◆ **PROVIDED INFORMATION**:
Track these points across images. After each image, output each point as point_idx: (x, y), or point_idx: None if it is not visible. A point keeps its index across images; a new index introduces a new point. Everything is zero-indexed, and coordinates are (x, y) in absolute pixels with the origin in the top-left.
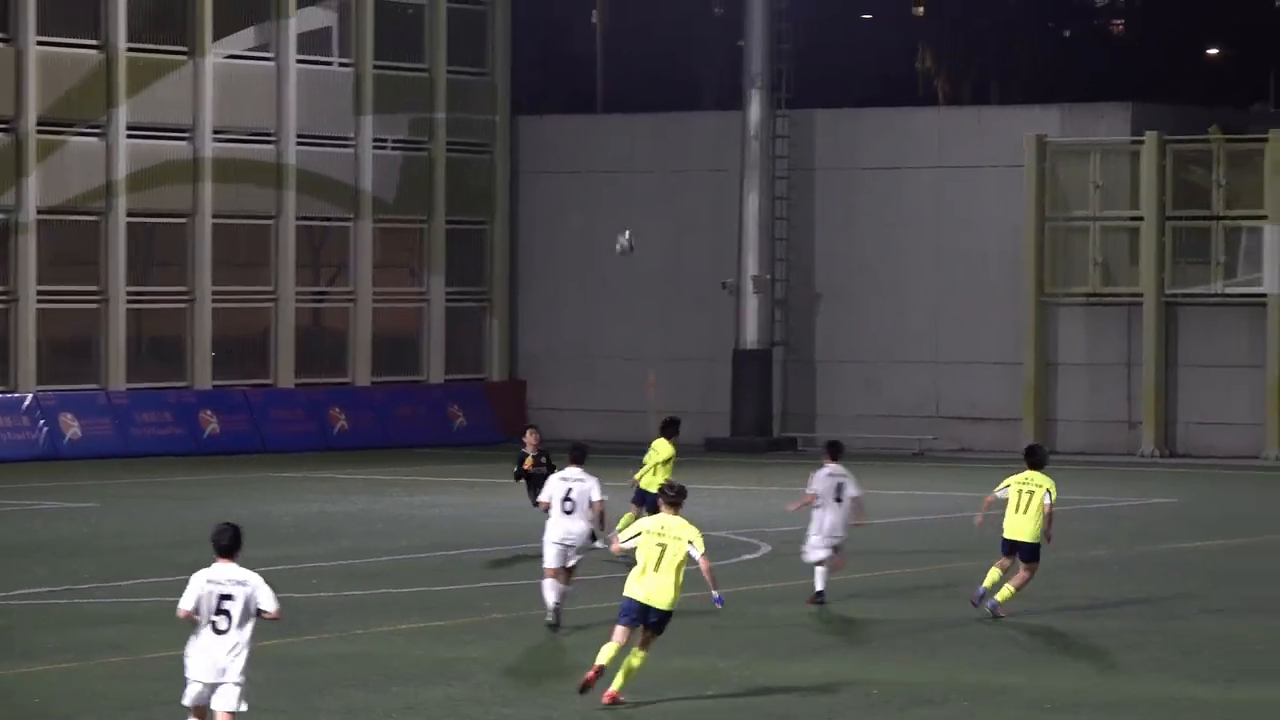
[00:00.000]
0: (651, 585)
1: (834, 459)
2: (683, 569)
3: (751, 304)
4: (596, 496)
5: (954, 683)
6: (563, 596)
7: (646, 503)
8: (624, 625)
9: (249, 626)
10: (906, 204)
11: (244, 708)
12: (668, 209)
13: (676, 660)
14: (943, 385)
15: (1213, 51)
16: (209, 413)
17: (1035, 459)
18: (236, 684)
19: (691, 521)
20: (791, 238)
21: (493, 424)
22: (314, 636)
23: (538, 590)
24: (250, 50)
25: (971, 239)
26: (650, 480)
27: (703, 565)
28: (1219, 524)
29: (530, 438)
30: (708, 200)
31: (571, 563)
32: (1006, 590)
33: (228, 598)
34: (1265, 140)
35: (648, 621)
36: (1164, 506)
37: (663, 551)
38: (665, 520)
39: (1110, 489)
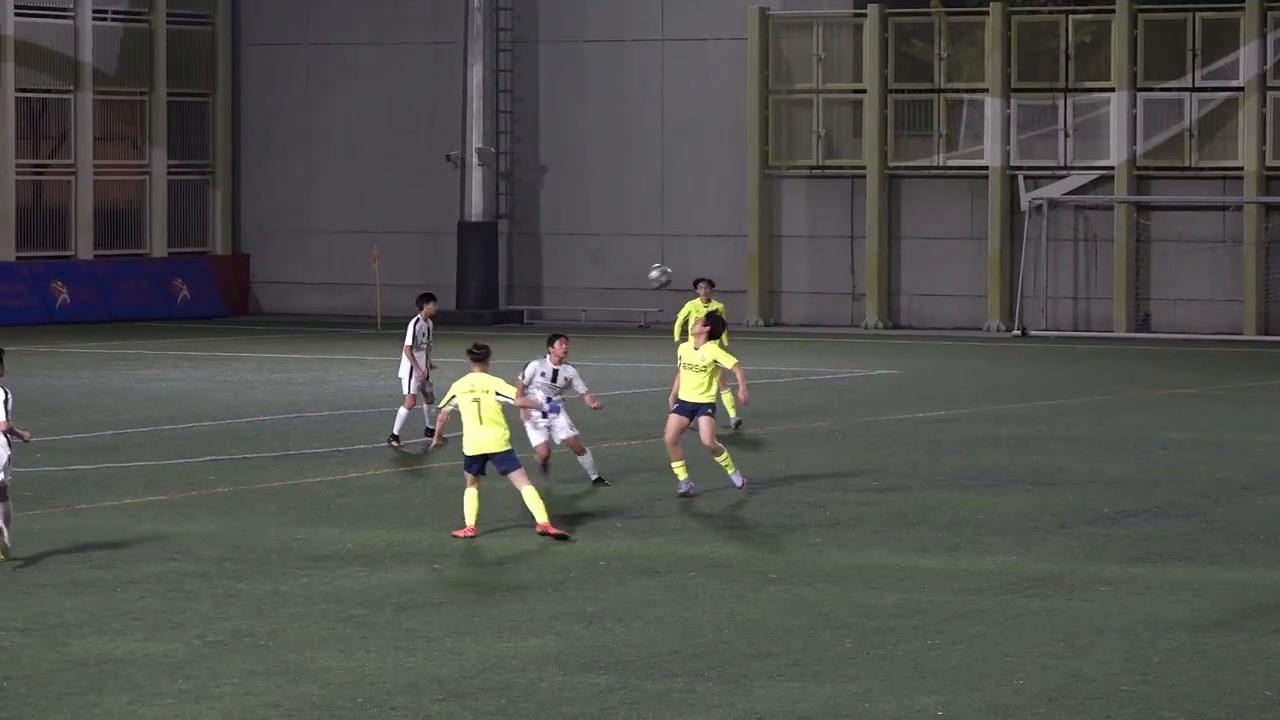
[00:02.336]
0: (481, 437)
1: None
2: (501, 413)
3: (476, 176)
4: None
5: (679, 555)
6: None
7: None
8: (471, 474)
9: None
10: (631, 77)
11: None
12: (391, 81)
13: (400, 533)
14: (668, 258)
15: None
16: None
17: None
18: None
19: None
20: (516, 110)
21: (216, 297)
22: (38, 511)
23: (263, 464)
24: None
25: (695, 112)
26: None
27: (517, 402)
28: (941, 396)
29: None
30: (431, 72)
31: None
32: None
33: None
34: (985, 13)
35: (494, 468)
36: (887, 378)
37: (479, 405)
38: (474, 378)
39: (833, 361)
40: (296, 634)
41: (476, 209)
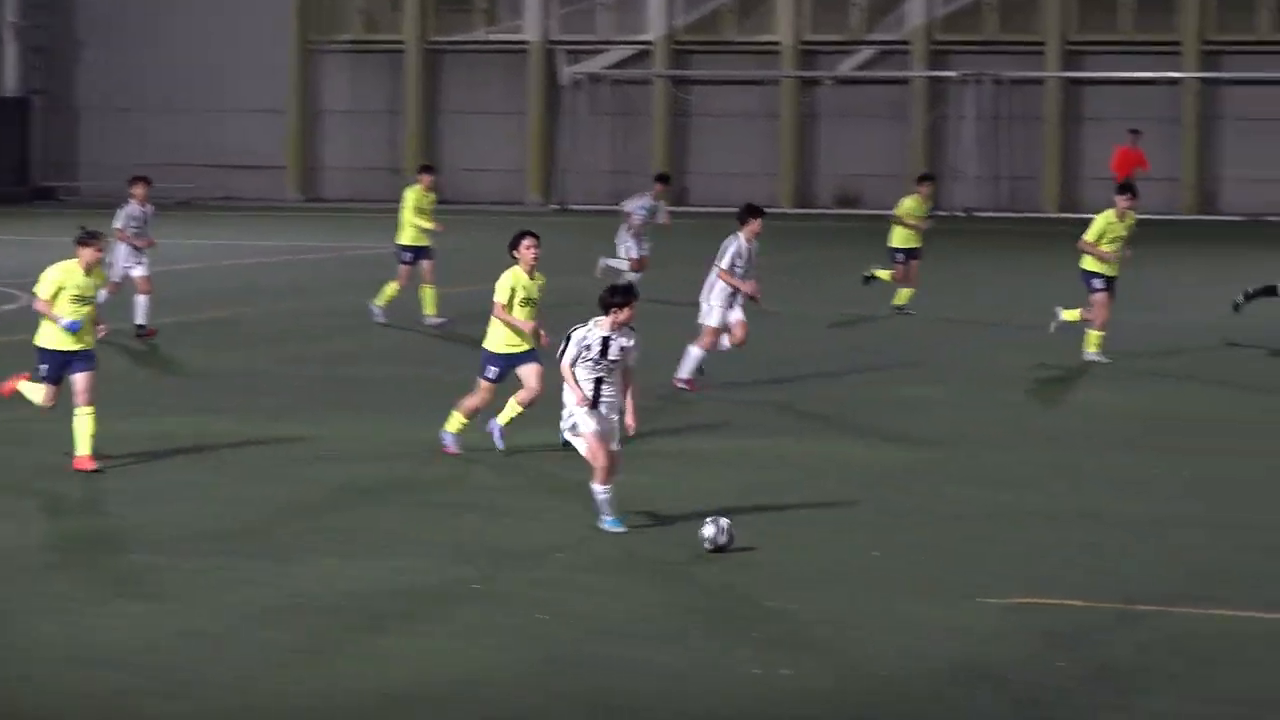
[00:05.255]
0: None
1: None
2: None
3: (11, 50)
4: None
5: (226, 432)
6: None
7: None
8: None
9: None
10: None
11: None
12: None
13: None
14: (209, 133)
15: None
16: None
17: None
18: None
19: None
20: None
21: None
22: None
23: None
24: None
25: None
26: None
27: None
28: (477, 271)
29: None
30: None
31: None
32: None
33: None
34: None
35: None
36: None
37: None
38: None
39: (375, 235)
40: None
41: (9, 83)
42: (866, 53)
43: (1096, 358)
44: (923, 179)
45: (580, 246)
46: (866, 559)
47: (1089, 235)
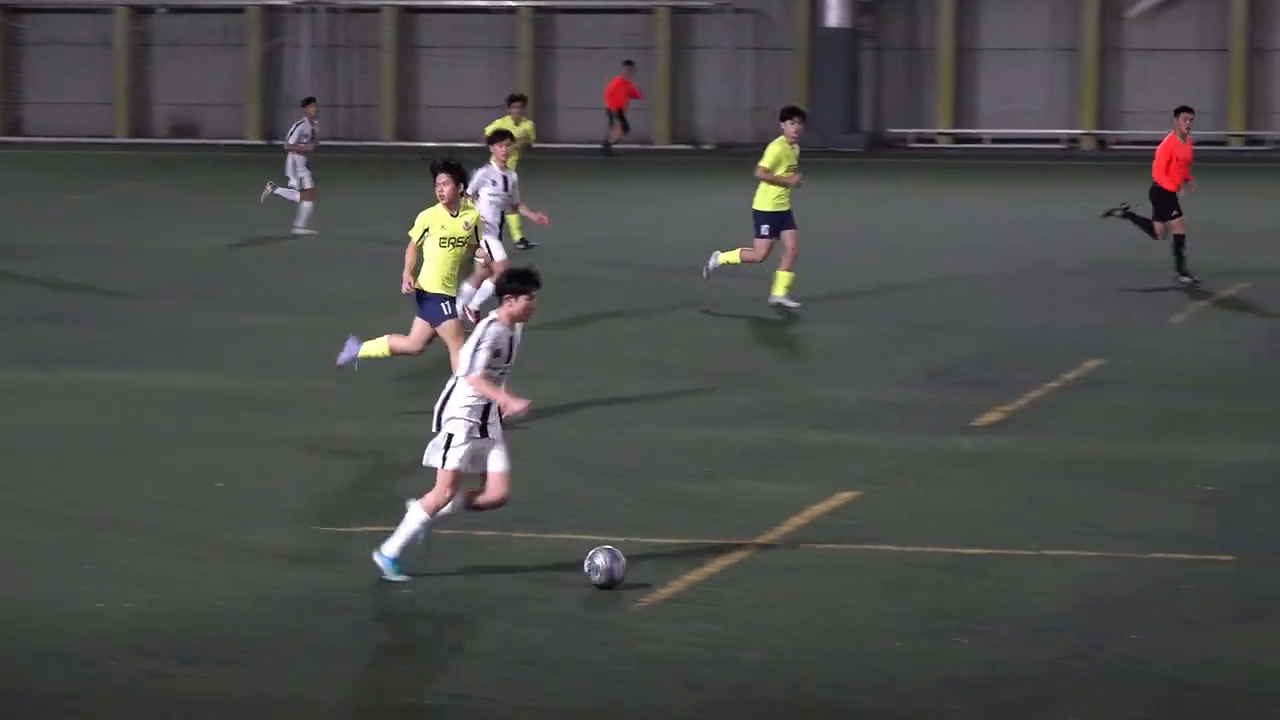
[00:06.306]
0: None
1: None
2: None
3: None
4: None
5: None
6: None
7: None
8: None
9: None
10: None
11: None
12: None
13: None
14: None
15: None
16: None
17: None
18: None
19: None
20: None
21: None
22: None
23: None
24: None
25: None
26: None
27: None
28: None
29: None
30: None
31: None
32: None
33: None
34: None
35: None
36: None
37: None
38: None
39: None
40: None
41: None
42: None
43: (785, 301)
44: (513, 99)
45: None
46: (210, 491)
47: (765, 163)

◆ **HOW TO COMPLETE THIS TASK**: Nothing but the lines from the beginning of the material through the line with "35: (648, 621)" should appear, printed exactly, with no pictures among them.

◆ **TASK ANSWER**:
Track these points across images. After each image, output each point as point_idx: (x, y), or point_idx: None if it is not visible. A point keeps its index across images; a new index introduces a new point. Everything is zero-indexed, and coordinates are (x, y) in absolute pixels with the origin in the top-left.
[00:00.000]
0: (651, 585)
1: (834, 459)
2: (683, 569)
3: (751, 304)
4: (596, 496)
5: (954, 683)
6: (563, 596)
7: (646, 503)
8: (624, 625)
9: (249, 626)
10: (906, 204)
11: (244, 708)
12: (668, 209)
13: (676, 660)
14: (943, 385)
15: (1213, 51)
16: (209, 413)
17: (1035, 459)
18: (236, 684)
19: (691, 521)
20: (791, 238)
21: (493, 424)
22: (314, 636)
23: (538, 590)
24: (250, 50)
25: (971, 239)
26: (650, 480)
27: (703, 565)
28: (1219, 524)
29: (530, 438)
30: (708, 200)
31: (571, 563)
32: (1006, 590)
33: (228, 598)
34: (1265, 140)
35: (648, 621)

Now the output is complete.